**Exercise details**
Copy out all of the records below, swapping "Alt text needed" for "Description needed" and keeping every other word the same. Leave out the pictures.

[Some records]
#####

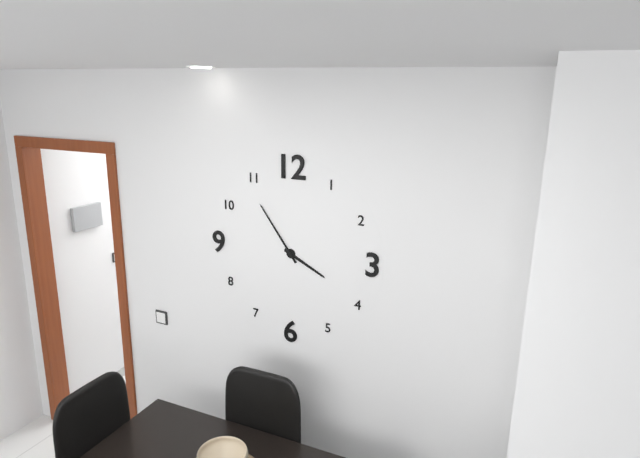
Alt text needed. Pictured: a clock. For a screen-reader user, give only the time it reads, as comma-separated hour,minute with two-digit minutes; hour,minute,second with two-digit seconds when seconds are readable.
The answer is 3,54
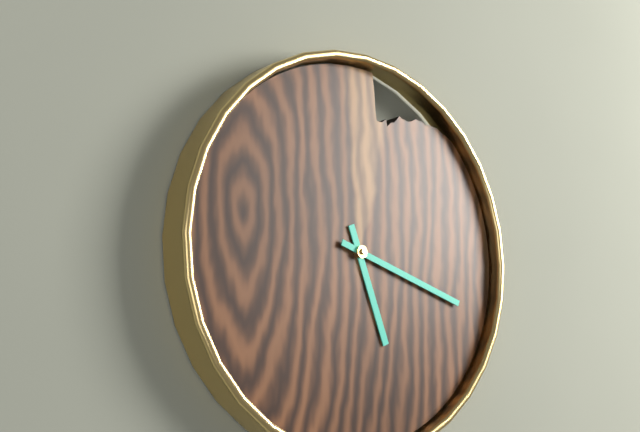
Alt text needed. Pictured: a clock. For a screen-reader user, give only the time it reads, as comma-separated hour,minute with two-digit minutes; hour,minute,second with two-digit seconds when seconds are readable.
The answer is 5,18
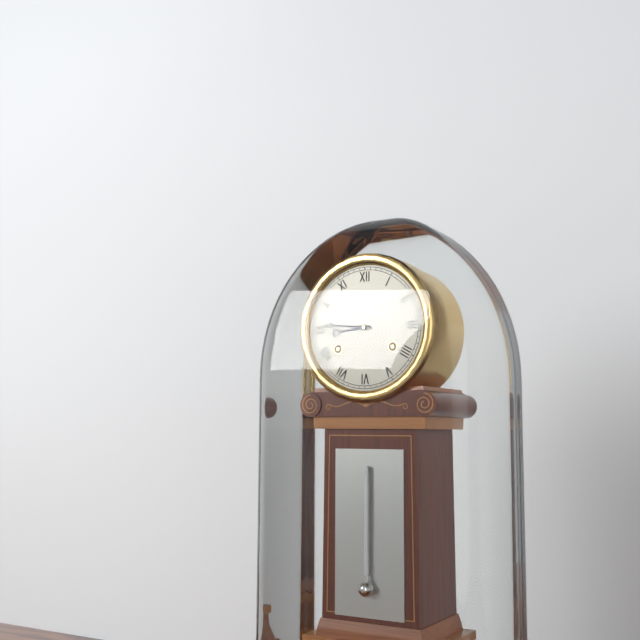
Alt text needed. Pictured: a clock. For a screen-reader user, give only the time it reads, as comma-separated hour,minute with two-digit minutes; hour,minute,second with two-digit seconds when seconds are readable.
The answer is 8,46
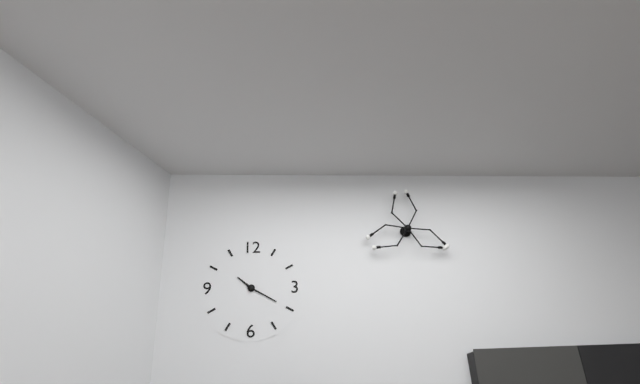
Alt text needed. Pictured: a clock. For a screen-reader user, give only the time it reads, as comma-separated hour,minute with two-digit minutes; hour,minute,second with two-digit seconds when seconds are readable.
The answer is 10,20
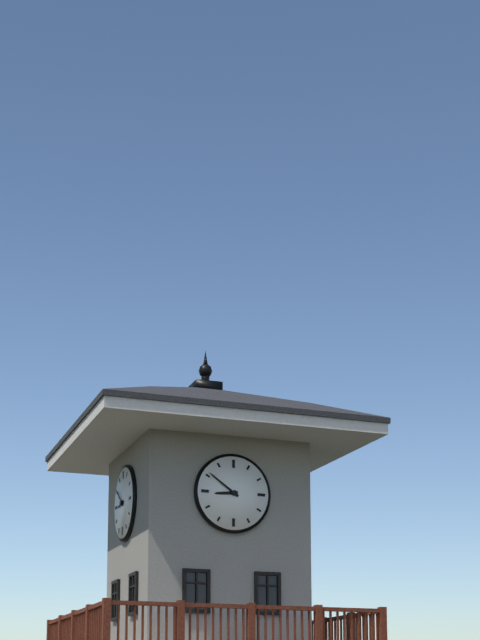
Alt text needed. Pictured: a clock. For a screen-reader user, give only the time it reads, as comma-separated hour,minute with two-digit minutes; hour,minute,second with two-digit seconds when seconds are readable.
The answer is 8,51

#####

**Solution**
Description needed. Pictured: a clock. For a screen-reader user, give only the time it reads, as comma-separated hour,minute with two-digit minutes; hour,minute,second with two-digit seconds when seconds are readable.
The answer is 3,54
Description needed. Pictured: a clock. For a screen-reader user, give only the time it reads, as comma-separated hour,minute with two-digit minutes; hour,minute,second with two-digit seconds when seconds are readable.
The answer is 5,18
Description needed. Pictured: a clock. For a screen-reader user, give only the time it reads, as comma-separated hour,minute with two-digit minutes; hour,minute,second with two-digit seconds when seconds are readable.
The answer is 8,46
Description needed. Pictured: a clock. For a screen-reader user, give only the time it reads, as comma-separated hour,minute with two-digit minutes; hour,minute,second with two-digit seconds when seconds are readable.
The answer is 10,20
Description needed. Pictured: a clock. For a screen-reader user, give only the time it reads, as comma-separated hour,minute with two-digit minutes; hour,minute,second with two-digit seconds when seconds are readable.
The answer is 8,51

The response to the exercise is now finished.